The film often jarringly juxtaposes the two distinct sections of Eric Lomax’s life. The film begins on a quaint, jovial note, as we see Eric meet Patricia, his soon-to-be wife, played by Nicole Kidman, on board a train heading towards Scotland, a mode of transport for which it is very quickly clear that Lomax has a particular affinity for. However, their idealistic, and clearly joyful marriage, is quickly brought to a halt by the appearance of flashbacks of his horrendous time in the war. It is here that Firth’s portrayal of Lomax is particularly poignant, and cements his standing as one of the most emotionally affecting actors of his generation. Being mostly known for more sarcastic, romantically-swayed roles (read: Bridget Jones), Firth’s depiction of Lomax’s utter inability to cope with the terrors of his earlier life is distressing, disturbing, and utterly heart-breaking, and something I, many years in the future, can only imagine to be an accurate dramatic portrayal of the pain experienced by the men who endured something similar in the atrocities of war.

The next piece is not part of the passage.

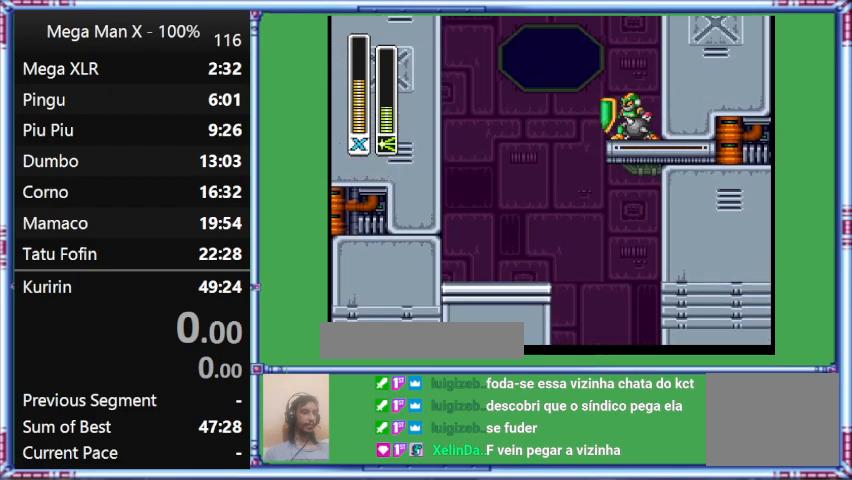
{"buttons": ["B", "DPAD_UP", "DPAD_LEFT"], "events": [[200, "L1", "up"]]}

Jeremy Irvine does perhaps one of the film’s best jobs as he plays a younger Eric Lomax, in flashbacks used to explain to the audience what it is that the film’s protagonist experienced. Such information is learned along with Lomax’s wife Patricia, whose distressed and upset reaction is often one that mirrors that of the audience. It is Irvine’s excellent and shockingly accurate mimicry of Firth that aligns the two physically different characters with the same experience. Irvine manages so superbly to embody Firth’s character in his youth that you could be mistaken in thinking it was Firth himself, in his younger years, enacting the same role. However, the film is muted and slow in its depiction of exactly what Lomax was exposed to and, as such, it is difficult to ever fully attempt to understand the true extent of Lomax’s torture.

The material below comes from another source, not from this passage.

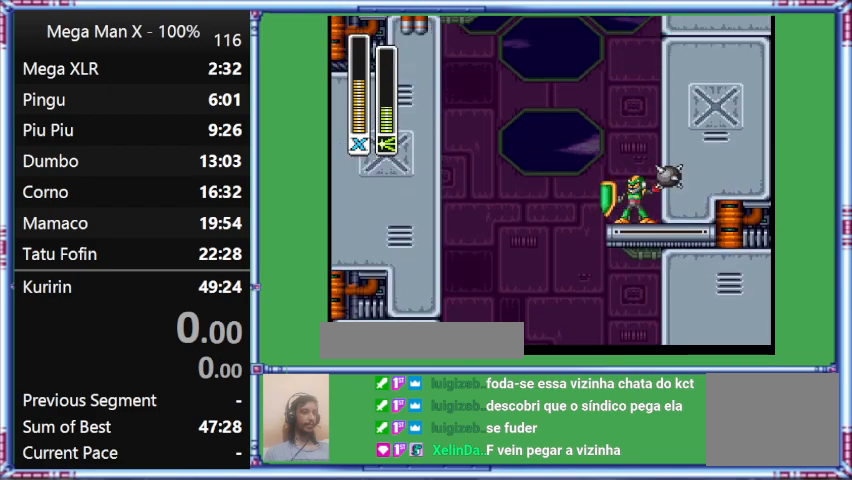
{"buttons": ["B", "L1", "DPAD_RIGHT"], "events": [[167, "DPAD_LEFT", "up"], [167, "DPAD_RIGHT", "down"], [167, "DPAD_UP", "up"], [167, "L1", "down"]]}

However, the film’s over-arching issue emerges as the past begins to catch up with Eric, and he begins to realise that he must face the realities and the injustice of what happened to him all those years ago as, Nagase, often portrayed as the perpetrator of many of the horrific acts against Lomax, has been found to be alive by Eric’s best friend and fellow war veteran Finlay. In one of the film’s most dramatic and upsetting scenes, Finlay is seen hanging himself from a railway bridge, in a poignant union of two major obsessions in Eric; the war, and railways. The meaning of the death is left ambiguous, leaving the audience wondering whether it was solely a means of encouraging Lomax to hunt down Nagase as a means of closure, or a desperate attempt to end Finlay’s own internal torture formed at the hands of the war. Either explanation adds to the incredible tension and sadness of the film, as it once again reaffirms the reality of the horrific effects of the war, long after it has come to an end. It similarly reiterates the importance of Eric’s situation, and the magnitude of the choice between revenge and forgiveness, in the face of his life-long enemy.

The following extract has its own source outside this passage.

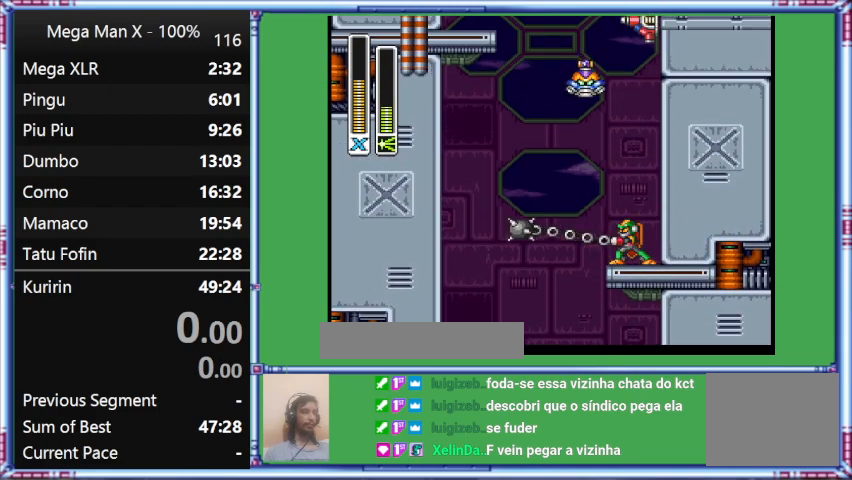
{"buttons": ["B", "DPAD_RIGHT"], "events": [[67, "L1", "up"]]}
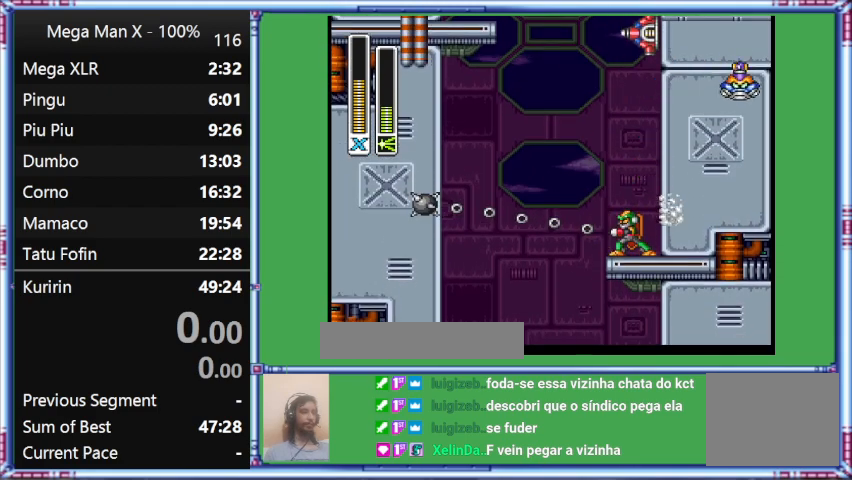
{"buttons": ["DPAD_RIGHT"], "events": [[367, "B", "up"]]}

A film that is ultimately about the need for closure and forgiveness, The Railway Man may not possess many of the loaded, highly dramatic scenes of other war films, but it is here that I believe its strength lies. It focuses more on the bonds that are created during war, for better or for worse. For this reason, I believe the film and the cast were utterly overlooked for awards season – particularly the cast, who do the most to make this film the powerful, emotional depiction of war it is.